Alexandra Lange
Architecture & design critic

The Tetrahedron and the Prism

Clever House (1962) by Louis Kahn and Anne Tyng. Photo by Chris Mottalini.

For Issue 04 of August Journal, I had the opportunity to write about two houses by Louis Kahn, one designed at the beginning of his career and one at the end, one in New Jersey and one just over the border in Pennsylvania. It was delightful to interview their current loving owners. The whole issue is devoted to architecture in New Jersey, and includes work by Thomas Edison, Michael Graves and Eero Saarinen, much of it photographed by Chris Mottalini.

August is a beautiful print publication, edited by my friend Dung Ngo, so the article is not online. Here’s how it begins:

Louis Kahn’s career was relatively short, his mature architectural output sandwiched between 1953 and his death in 1974. But at either end, a masterpiece.

Among the first buildings he completed that we recognize as KAHN was the Trenton Bathhouse, finished in 1957. Four pyramidal roofs touch down atop four solid concrete-block pavilions, one to enter the complex, two for his and hers changing rooms, one to exit to the pool. The open square between the roofs becomes the center not by architecture but default: a community space marked by a square of daylight. The dark roofs serve as beacons in profile, calling visitors in flip flops and bathing suits across the field, while the true entrance is a modest break in the wall, marked by one of Kahn’s abstract murals.

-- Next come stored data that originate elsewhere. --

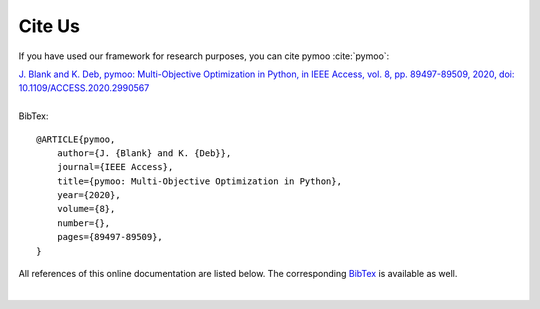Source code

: Cite Us
==============================================================================

If you have used our framework for research purposes, you can cite pymoo :cite:`pymoo`:


| `J. Blank and K. Deb, pymoo: Multi-Objective Optimization in Python, in IEEE Access, vol. 8, pp. 89497-89509, 2020, doi: 10.1109/ACCESS.2020.2990567 <https://ieeexplore.ieee.org/document/9078759>`_
|
| BibTex:

::

    @ARTICLE{pymoo,
        author={J. {Blank} and K. {Deb}},
        journal={IEEE Access},
        title={pymoo: Multi-Objective Optimization in Python},
        year={2020},
        volume={8},
        number={},
        pages={89497-89509},
    }




All references of this online documentation are listed below.
The corresponding `BibTex <https://raw.githubusercontent.com/anyoptimization/pymoo/master/doc/source/references.bib>`_
is available as well.

| 

.. bibliography:: references.bib
   :style: unsrt
   :all:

More recent scholarship has revealed we have architect Anne Tyng to thank for those roofs, as well as the play of shelter and light. Tyng, who was one of the first women admitted to the Harvard Graduate School of Design, worked with Kahn from 1945 to 1964. Inside and outside his office, her research and her designs focused on elemental geometry and, often, the space-frame. It was she who brought the triangle to Kahn, topping his earth-planted columns, cylinders and squares with pyramids and tetrahedrons that direct the eye up to the sky. When the Clevers thought of adding another room to their Kahn-designed house in 1972, they went straight to Tyng.